::: Available data :::

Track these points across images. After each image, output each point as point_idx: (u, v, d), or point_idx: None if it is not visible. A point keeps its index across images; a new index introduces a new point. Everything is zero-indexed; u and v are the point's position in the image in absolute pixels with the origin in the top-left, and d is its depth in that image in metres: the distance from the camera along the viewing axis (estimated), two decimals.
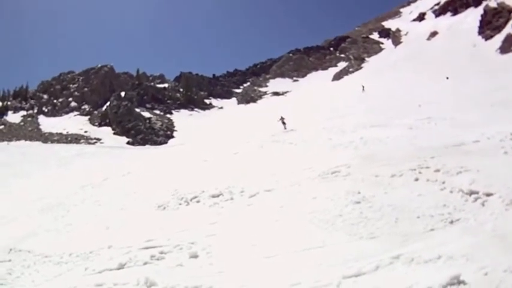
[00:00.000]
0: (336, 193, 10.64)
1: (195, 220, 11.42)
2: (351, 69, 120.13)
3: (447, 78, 59.01)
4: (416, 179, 10.79)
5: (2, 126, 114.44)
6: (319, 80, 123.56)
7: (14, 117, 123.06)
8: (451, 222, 7.88)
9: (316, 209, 9.75)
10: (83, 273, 8.79)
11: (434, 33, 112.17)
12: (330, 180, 12.37)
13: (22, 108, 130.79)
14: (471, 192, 9.11)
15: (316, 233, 8.37)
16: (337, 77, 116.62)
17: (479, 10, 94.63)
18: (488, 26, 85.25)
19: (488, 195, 8.86)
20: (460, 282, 5.30)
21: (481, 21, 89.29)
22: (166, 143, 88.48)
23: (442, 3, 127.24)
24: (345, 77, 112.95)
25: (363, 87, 68.17)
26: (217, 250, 8.63)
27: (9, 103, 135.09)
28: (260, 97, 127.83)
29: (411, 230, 7.77)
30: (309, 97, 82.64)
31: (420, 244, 6.96)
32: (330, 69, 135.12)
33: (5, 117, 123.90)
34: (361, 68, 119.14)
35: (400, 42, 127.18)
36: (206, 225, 10.61)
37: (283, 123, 39.27)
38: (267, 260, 7.52)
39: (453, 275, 5.34)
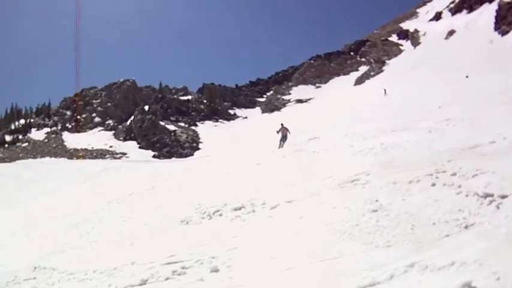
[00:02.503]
0: (354, 202, 10.70)
1: (216, 234, 11.51)
2: (372, 73, 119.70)
3: (467, 76, 58.76)
4: (433, 184, 10.80)
5: (26, 144, 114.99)
6: (342, 85, 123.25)
7: (37, 135, 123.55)
8: (466, 227, 7.94)
9: (334, 219, 9.83)
10: None
11: (451, 32, 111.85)
12: (349, 189, 12.40)
13: (45, 125, 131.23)
14: (486, 195, 9.12)
15: (333, 243, 8.45)
16: (359, 81, 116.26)
17: (494, 6, 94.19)
18: (504, 21, 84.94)
19: (503, 197, 8.86)
20: None
21: (496, 17, 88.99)
22: (192, 155, 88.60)
23: (457, 1, 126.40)
24: (367, 81, 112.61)
25: (385, 90, 68.04)
26: (237, 264, 8.73)
27: (32, 120, 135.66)
28: (284, 105, 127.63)
29: (426, 236, 7.85)
30: (332, 103, 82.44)
31: (435, 251, 7.03)
32: (352, 73, 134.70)
33: (28, 134, 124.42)
34: (382, 71, 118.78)
35: (419, 43, 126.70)
36: (227, 238, 10.71)
37: (284, 136, 34.24)
38: (285, 273, 7.60)
39: (465, 282, 5.40)
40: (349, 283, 6.23)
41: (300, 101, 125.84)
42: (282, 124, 35.96)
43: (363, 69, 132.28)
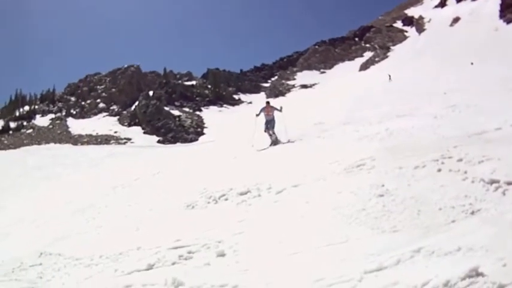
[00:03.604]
0: (360, 187, 10.70)
1: (222, 218, 11.54)
2: (376, 59, 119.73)
3: (472, 63, 58.81)
4: (439, 170, 10.80)
5: (30, 130, 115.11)
6: (346, 70, 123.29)
7: (42, 121, 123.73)
8: (472, 213, 7.93)
9: (340, 204, 9.80)
10: (112, 274, 8.95)
11: (456, 19, 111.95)
12: (354, 174, 12.40)
13: (50, 112, 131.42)
14: (492, 182, 9.12)
15: (340, 228, 8.44)
16: (364, 67, 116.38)
17: None
18: (509, 9, 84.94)
19: (509, 183, 8.88)
20: (478, 274, 5.32)
21: (501, 5, 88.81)
22: (197, 140, 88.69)
23: None
24: (372, 67, 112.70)
25: (390, 76, 67.99)
26: (244, 248, 8.74)
27: (36, 107, 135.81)
28: (288, 90, 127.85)
29: (433, 222, 7.83)
30: (337, 89, 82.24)
31: (441, 236, 7.03)
32: (357, 59, 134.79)
33: (33, 121, 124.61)
34: (387, 57, 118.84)
35: (424, 30, 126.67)
36: (233, 223, 10.72)
37: (269, 120, 25.57)
38: (292, 257, 7.61)
39: (472, 267, 5.37)
40: (356, 267, 6.23)
41: (304, 86, 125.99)
42: (267, 102, 27.35)
43: (368, 55, 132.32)
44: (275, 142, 24.97)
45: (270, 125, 25.71)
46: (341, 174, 12.76)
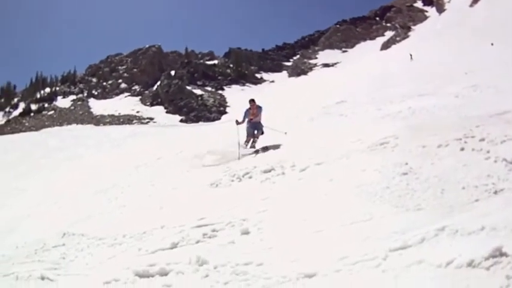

:::

Problem statement: Leave out the pictures and return every record word for word.

Reply:
Track these points across images. After each image, output each point as point_idx: (u, v, d), or point_idx: None if it is not visible. A point keeps its index across images; a new index introduces a new point. Everything is zero-indexed; u and v are the point's position in the image in absolute pixels with the origin in the top-left, and d is its depth in that image in metres: the distance from the camera along the viewing axis (estimated), two decimals.
[00:00.000]
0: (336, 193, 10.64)
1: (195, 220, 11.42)
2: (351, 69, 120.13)
3: (447, 78, 59.01)
4: (416, 179, 10.79)
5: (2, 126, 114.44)
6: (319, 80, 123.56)
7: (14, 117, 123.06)
8: (451, 222, 7.88)
9: (316, 209, 9.75)
10: (83, 273, 8.79)
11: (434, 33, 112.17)
12: (330, 180, 12.37)
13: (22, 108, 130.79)
14: (471, 192, 9.11)
15: (316, 233, 8.37)
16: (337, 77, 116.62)
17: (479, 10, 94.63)
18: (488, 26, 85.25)
19: (488, 195, 8.86)
20: (460, 282, 5.30)
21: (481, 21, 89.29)
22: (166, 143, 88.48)
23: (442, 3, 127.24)
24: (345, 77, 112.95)
25: (363, 87, 68.17)
26: (217, 250, 8.63)
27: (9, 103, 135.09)
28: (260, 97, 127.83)
29: (411, 230, 7.77)
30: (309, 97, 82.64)
31: (420, 244, 6.96)
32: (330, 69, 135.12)
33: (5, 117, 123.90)
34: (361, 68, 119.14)
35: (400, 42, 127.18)
36: (206, 225, 10.61)
37: (283, 123, 39.27)
38: (267, 260, 7.52)
39: (453, 275, 5.34)
[00:02.503]
0: (354, 202, 10.70)
1: (216, 234, 11.51)
2: (372, 73, 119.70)
3: (467, 76, 58.76)
4: (433, 184, 10.80)
5: (26, 144, 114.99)
6: (342, 85, 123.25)
7: (37, 135, 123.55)
8: (466, 227, 7.94)
9: (334, 219, 9.83)
10: None
11: (451, 32, 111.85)
12: (349, 189, 12.40)
13: (45, 125, 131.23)
14: (486, 195, 9.12)
15: (333, 243, 8.45)
16: (359, 81, 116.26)
17: (494, 6, 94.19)
18: (504, 21, 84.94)
19: (503, 197, 8.86)
20: None
21: (496, 17, 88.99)
22: (192, 155, 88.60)
23: (457, 1, 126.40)
24: (367, 81, 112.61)
25: (385, 90, 68.04)
26: (237, 264, 8.73)
27: (32, 120, 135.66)
28: (284, 105, 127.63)
29: (426, 236, 7.85)
30: (332, 103, 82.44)
31: (435, 251, 7.03)
32: (352, 73, 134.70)
33: (28, 134, 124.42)
34: (382, 71, 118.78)
35: (419, 43, 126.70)
36: (227, 238, 10.71)
37: (284, 136, 34.24)
38: (285, 273, 7.60)
39: (465, 282, 5.40)
40: (349, 283, 6.23)
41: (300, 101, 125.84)
42: (282, 124, 35.96)
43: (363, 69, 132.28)
[00:03.604]
0: (360, 187, 10.70)
1: (222, 218, 11.54)
2: (376, 59, 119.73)
3: (472, 63, 58.81)
4: (439, 170, 10.80)
5: (30, 130, 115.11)
6: (346, 70, 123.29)
7: (42, 121, 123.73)
8: (472, 213, 7.93)
9: (340, 204, 9.80)
10: (112, 274, 8.95)
11: (456, 19, 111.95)
12: (354, 174, 12.40)
13: (50, 112, 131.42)
14: (492, 182, 9.12)
15: (340, 228, 8.44)
16: (364, 67, 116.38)
17: None
18: (509, 9, 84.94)
19: (509, 183, 8.88)
20: (478, 274, 5.32)
21: (501, 5, 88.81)
22: (197, 140, 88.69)
23: None
24: (372, 67, 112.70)
25: (390, 76, 67.99)
26: (244, 248, 8.74)
27: (36, 107, 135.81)
28: (288, 90, 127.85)
29: (433, 222, 7.83)
30: (337, 89, 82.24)
31: (441, 236, 7.03)
32: (357, 59, 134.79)
33: (33, 121, 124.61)
34: (387, 57, 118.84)
35: (424, 30, 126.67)
36: (233, 223, 10.72)
37: (269, 120, 25.57)
38: (292, 257, 7.61)
39: (472, 267, 5.37)
40: (356, 267, 6.23)
41: (304, 86, 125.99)
42: (267, 102, 27.35)
43: (368, 55, 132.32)
44: (275, 142, 24.97)
45: (270, 125, 25.71)
46: (341, 174, 12.76)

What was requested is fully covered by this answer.